Any idea why NAT's won't work in multiple networks.
Thanks - L4L7_53191
Nimbostratus
What device is actually replying to the ping? It may be the BigIP...Which device is actually issuing the RST?
You can have multiple gateways, multiple vlans, etc. - that's not an issue. For a setup like this, I'd consider using forwarding virtual servers that point to a gateway pool - which can be a single address - that you care about.

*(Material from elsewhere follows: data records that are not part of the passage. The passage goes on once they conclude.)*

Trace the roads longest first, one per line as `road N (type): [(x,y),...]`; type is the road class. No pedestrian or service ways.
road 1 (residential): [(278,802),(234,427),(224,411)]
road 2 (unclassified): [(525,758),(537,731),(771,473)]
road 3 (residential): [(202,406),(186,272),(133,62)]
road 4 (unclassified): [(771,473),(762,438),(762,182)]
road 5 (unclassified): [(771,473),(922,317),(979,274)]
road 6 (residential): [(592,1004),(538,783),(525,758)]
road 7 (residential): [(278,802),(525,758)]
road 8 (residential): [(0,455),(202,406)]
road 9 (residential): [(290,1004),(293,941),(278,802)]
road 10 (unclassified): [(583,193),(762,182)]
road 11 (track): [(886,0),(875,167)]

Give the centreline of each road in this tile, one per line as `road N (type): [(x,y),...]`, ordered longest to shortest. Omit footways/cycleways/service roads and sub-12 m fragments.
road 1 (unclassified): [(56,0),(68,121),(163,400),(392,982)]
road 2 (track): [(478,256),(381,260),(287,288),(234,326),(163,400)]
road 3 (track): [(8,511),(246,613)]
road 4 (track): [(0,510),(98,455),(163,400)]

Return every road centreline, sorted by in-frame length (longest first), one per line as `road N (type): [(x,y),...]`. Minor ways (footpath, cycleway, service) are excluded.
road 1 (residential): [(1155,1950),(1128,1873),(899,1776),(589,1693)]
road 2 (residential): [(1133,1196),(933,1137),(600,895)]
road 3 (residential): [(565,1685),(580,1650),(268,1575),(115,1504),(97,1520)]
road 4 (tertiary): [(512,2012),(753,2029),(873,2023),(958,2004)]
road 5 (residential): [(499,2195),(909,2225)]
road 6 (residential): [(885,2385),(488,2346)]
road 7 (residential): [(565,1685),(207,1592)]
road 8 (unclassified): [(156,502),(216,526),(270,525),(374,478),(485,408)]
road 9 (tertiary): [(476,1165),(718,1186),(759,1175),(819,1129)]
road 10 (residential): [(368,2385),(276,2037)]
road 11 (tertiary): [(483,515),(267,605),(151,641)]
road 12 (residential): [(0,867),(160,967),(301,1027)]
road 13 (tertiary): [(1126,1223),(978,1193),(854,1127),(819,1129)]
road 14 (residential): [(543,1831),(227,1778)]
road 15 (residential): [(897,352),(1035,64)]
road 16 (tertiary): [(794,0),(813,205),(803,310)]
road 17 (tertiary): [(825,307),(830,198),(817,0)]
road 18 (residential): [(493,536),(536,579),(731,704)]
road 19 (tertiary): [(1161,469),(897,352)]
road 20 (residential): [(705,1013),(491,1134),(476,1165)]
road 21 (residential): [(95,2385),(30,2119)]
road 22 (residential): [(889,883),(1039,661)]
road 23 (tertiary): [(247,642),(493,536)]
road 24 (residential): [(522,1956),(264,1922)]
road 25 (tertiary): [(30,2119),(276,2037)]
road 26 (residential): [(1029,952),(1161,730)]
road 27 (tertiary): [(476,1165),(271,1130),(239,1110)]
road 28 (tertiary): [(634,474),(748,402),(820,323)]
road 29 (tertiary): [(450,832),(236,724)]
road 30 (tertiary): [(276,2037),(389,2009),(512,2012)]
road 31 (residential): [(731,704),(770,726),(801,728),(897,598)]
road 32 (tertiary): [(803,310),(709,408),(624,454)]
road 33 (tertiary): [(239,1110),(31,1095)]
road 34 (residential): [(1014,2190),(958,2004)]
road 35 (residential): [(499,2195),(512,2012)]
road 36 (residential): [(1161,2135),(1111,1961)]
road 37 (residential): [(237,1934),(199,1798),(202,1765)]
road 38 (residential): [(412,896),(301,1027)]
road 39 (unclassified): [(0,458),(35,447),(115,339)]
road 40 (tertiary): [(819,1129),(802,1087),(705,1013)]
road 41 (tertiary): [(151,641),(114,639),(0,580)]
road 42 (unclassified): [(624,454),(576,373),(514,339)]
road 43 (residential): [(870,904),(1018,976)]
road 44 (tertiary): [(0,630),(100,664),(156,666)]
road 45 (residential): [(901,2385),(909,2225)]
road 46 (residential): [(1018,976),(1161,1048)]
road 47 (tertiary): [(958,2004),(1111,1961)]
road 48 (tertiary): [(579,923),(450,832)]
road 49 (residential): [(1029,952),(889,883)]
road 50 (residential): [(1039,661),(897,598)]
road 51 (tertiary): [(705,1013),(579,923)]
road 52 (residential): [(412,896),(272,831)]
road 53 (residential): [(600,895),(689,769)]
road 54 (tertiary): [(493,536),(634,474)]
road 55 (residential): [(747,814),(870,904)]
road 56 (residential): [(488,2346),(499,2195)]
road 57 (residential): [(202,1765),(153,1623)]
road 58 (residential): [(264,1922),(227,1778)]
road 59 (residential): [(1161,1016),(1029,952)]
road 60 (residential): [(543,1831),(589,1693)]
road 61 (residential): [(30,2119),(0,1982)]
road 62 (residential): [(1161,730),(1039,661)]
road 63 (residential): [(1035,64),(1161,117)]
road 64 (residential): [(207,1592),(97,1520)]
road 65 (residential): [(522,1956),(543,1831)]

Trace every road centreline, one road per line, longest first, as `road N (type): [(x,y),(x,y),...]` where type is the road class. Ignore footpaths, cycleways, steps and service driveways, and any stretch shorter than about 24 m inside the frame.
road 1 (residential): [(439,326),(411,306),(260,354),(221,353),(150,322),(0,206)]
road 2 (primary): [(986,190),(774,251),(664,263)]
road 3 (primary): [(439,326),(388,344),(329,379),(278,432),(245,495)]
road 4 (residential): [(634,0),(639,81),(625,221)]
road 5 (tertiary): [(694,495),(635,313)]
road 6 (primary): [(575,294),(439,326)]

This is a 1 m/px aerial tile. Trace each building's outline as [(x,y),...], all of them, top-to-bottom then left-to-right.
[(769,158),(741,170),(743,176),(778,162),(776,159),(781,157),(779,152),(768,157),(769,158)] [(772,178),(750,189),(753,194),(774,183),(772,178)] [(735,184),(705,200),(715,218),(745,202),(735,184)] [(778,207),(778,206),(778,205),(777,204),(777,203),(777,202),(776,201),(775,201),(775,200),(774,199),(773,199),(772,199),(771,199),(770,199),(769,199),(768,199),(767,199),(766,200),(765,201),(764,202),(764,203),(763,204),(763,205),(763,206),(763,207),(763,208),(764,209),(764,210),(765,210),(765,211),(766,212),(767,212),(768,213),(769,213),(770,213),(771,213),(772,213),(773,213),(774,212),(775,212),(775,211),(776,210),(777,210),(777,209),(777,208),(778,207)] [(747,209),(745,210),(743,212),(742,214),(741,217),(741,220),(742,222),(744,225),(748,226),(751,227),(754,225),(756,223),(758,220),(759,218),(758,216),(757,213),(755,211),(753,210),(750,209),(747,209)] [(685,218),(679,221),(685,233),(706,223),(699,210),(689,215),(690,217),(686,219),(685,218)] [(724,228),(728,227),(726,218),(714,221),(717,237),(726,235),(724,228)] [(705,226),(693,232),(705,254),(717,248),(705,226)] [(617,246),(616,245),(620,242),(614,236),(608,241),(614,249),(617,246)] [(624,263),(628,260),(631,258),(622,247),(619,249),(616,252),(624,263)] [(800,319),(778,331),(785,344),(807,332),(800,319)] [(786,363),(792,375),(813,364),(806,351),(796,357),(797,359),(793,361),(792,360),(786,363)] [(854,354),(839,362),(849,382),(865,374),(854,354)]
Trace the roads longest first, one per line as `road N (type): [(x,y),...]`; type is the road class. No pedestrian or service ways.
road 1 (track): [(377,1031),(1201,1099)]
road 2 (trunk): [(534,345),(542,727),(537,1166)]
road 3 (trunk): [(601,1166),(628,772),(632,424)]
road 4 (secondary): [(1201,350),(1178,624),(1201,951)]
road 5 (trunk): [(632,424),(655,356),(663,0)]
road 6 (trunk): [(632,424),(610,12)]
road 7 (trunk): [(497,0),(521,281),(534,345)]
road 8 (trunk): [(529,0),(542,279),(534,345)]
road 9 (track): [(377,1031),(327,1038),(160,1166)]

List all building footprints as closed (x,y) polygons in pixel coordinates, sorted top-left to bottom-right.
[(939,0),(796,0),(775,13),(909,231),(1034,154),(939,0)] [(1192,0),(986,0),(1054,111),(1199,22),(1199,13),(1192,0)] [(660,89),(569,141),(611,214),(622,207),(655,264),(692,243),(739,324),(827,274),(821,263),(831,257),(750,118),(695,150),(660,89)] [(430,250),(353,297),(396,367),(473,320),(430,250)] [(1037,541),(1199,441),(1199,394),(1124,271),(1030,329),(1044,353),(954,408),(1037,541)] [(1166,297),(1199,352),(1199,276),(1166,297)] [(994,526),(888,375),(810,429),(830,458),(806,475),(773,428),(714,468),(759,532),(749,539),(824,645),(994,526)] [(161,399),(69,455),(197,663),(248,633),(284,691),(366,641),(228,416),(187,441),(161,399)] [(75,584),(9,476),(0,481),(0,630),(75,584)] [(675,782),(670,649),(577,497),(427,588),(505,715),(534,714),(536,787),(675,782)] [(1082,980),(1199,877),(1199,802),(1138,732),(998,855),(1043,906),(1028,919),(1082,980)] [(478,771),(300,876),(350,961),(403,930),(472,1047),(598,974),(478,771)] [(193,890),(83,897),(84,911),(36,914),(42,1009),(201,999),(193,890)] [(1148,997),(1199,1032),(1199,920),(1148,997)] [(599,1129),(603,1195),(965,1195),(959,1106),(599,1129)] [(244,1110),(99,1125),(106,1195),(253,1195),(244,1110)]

E.g. setup a virtual like 10.82.186.0:0, turn off port translation, and point that virtual to a pool with a single member of your gateway address for that particular remote network (this pool member should be listening on port zero). Also bind a source nat (snat) address to this VIP that will force the route back to BigIP on return traffic.
Route domains may also be an option here, but I don't have much experience with them.
-- Matt - Ajit_Mohan_2587
Nimbostratus
Thanks Matt.
Using the forwarding virtual server and binding a SNAT will change the source address.
For e.g Client users access the server for management purposes using the NAT IP (in my case 10.82.186.10). Now when they are connected to the server and they try to access any other machine on their network (outgoing from LTM) the source IP should be the NAT IP 10.82.186.10. If I use a forwarding virtual server with a SNAT then the outgoing traffic will have the SNAT IP instead of the NAT IP.
All I am trying to do is for management traffic I want to use NAT and for load balancing the servers I will create Virtual Servers.
I was trying a couple of things and found that disabling "VLAN-Keyed Connections" fixed the TCP reset issue and I am able to access the machines using the NAT IP's. Now I am not very sure what "VLAN-Keyed Connections" option does....the documents doesn't have much information about it.
Thanks,
Ajit - John_Pribula_10
Nimbostratus
How do you enable a pool on a forwarding virtual server is it the last hop pool?